Question

The molar specific heats of an ideal gas at constant pressure and volume are denoted by ${{C}_{P}}$ and ${{C}_{V}}$ respectively. If $\gamma =\dfrac{{{C}_{P}}}{{{C}_{V}}}$ and $R$ is the universal gas constant, then ${{C}_{V}}$ is equal to:
$\begin{aligned} & \text{A}\text{. }\dfrac{\left( \gamma -1 \right)}{R} \\\ & \text{B}\text{. }\gamma R \\\ & \text{C}\text{. }\dfrac{1+\gamma }{1-\gamma } \\\ & \text{D}\text{. }\dfrac{R}{\left( \gamma -1 \right)} \\\ \end{aligned}$

Answer 1

Specific heat capacity of a gas is the amount of heat required to raise the temperature of one gram gas by unit degree but per mole of the gas is called molar heat capacity or simply heat capacity. Usually, heat capacity equation expressed at constant pressure $\left( {{C}_{P}} \right)$ and constant volume $\left( {{C}_{V}} \right)$. We will find the relation between $\left( {{C}_{P}} \right)$, $\left( {{C}_{V}} \right)$and $\gamma$ with the help of universal gas constant $R$.
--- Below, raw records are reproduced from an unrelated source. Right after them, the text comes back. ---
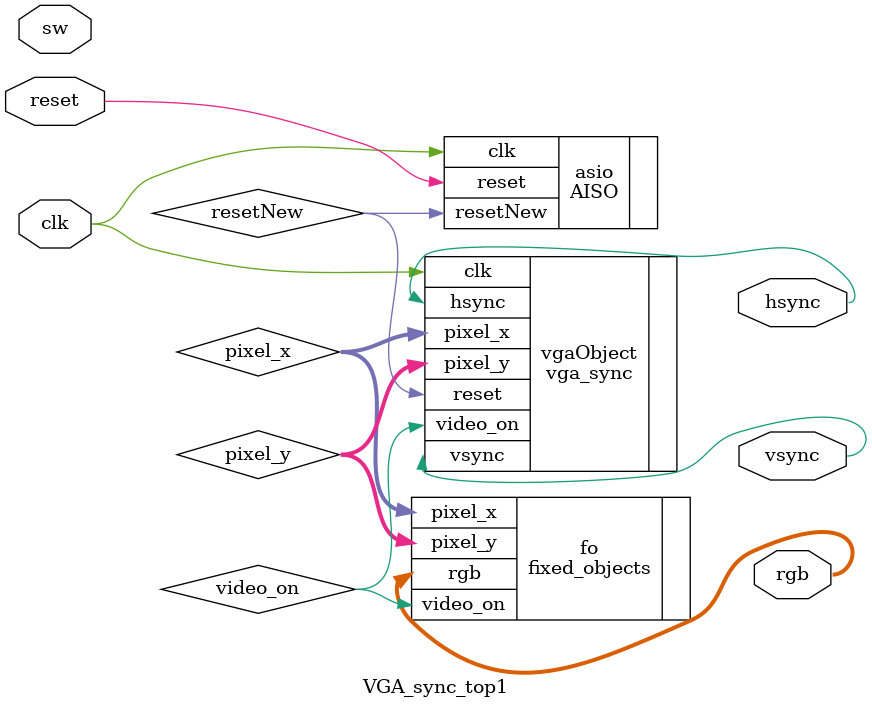
<source format=v>
`timescale 1ns / 1ps
module VGA_sync_top1(
    input         clk  , reset,
    input  [11:0] sw   ,
    output        hsync, vsync,
    output [11:0] rgb
    );
    wire [9:0] pixel_x , pixel_y;//wire pixel count x & pixel count y
    wire       video_on         ;//wire video on
    wire       p_tick           ;//wire for 25Hz tick           
    wire       resetNew         ;//wire for AISO output
    
    
    //instantiation
    //inputs clk, reset
    //outputs resetNew
     AISO asio( .clk     ( clk      ),
                .reset   ( reset    ),
                .resetNew( resetNew )
               );    

    //instantiation for VGA Sync
    //inputs clk, reset, sw, p_tick
    //outputs hsync, vsync, video_on, pixel_x, pixel_y, rgb
    vga_sync vgaObject( .clk      ( clk      ),
              .reset    ( resetNew ),
              .hsync    ( hsync    ),
              .vsync    ( vsync    ), 
              .video_on ( video_on ),
              .pixel_x  ( pixel_x  ),
              .pixel_y  ( pixel_y  )
             );
    //instantiation for rgb_controller
    //input clk, reset, video_on, sw
    //output rgb         
    /*rgb_controller color( .clk(clk),
                          .reset(resetNew),
                          .video_on(video_on),
                          .sw(sw),
                          .rgb(rgb)
                          );*/
                          
    //instantiation for fixed_objects
    //input video_on, pixel_x, pixel_y
    //output rgb         
    fixed_objects fo( .video_on(video_on),
                      .pixel_x(pixel_x),
                      .pixel_y(pixel_y),
                      .rgb(rgb)
                     );

endmodule    
</source>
Complete step by step answer:
The specific heat of a gas is the amount of energy required to raise the temperature of one mole of gas by one kelvin. The reason gasses have two specific heats defined because they are not stable; they change more than liquids and solids. Therefore, when the volume of the gas is held constant we define the heat capacity at constant volume $\left( {{C}_{V}} \right)$ and when the pressure of the gas is held constant we define the heat capacity at constant pressure$\left( {{C}_{P}} \right)$.
The formula $q=nC\Delta t$ represents the heat $q$ required to bring about a $\Delta t$ difference in temperature of one mole of any matter. The constant $C$ here represents the molar heat capacity of the body.
The molar heat capacity of a matter is defined as the amount of heat energy required to change, increase or decrease, the temperature of one mole of that substance by one unit. This value depends on the nature, size, and composition of the system.
From the equation $q=nC\Delta t$, we can say that,
At constant pressure $P$, we have
${{q}_{P}}=n{{C}_{P}}\Delta t$
This value is equal to the change in enthalpy of the gas, that is,
${{q}_{P}}=n{{C}_{P}}\Delta t=\Delta H$
Similarly, at constant volume $V$, we have
${{q}_{V}}=n{{C}_{V}}\Delta t$
This value is equal to the change in internal energy of the gas, that is,
${{q}_{V}}=n{{C}_{V}}\Delta t=\Delta U$
As we know,
For one mole of an ideal gas,
$\begin{aligned} & \Delta H=\Delta U+\Delta \left( PV \right) \\\ & \Delta H=\Delta U+\Delta \left( Rt \right) \\\ & \Delta H=\Delta U+R\Delta t \\\ \end{aligned}$
Therefore,
$\begin{aligned} & {{C}_{P}}\Delta t={{C}_{V}}\Delta t+R\Delta t \\\ & {{C}_{P}}={{C}_{V}}+R \\\ & {{C}_{P}}-{{C}_{V}}=R \\\ \end{aligned}$
Now,
Let’s say equation 1, $\dfrac{{{C}_{P}}}{{{C}_{V}}}=\gamma$
Let’s say equation 2, ${{C}_{P}}-{{C}_{V}}=R$
From equation 1, we have,
${{C}_{P}}=\gamma {{C}_{V}}$
Put above value of ${{C}_{P}}$ in equation 2,
$\begin{aligned} & \gamma {{C}_{V}}-{{C}_{V}}=R \\\ & {{C}_{V}}\left( \gamma -1 \right)=R \\\ & {{C}_{V}}=\dfrac{R}{\left( \gamma -1 \right)} \\\ \end{aligned}$
The value of ${{C}_{V}}$ is $\dfrac{R}{\left( \gamma -1 \right)}$

So, the correct answer is “Option D”.

Note:
Students should remember that ${{C}_{V}}$ is the amount of heat energy that a substance or system absorbs or releases, per unit mass, with the change in temperature where volume change of the system does not occur while ${{C}_{P}}$ is the amount of heat energy that a substance or system absorbs or release, per unit mass, with the change in temperature where pressure change of the system does not occur.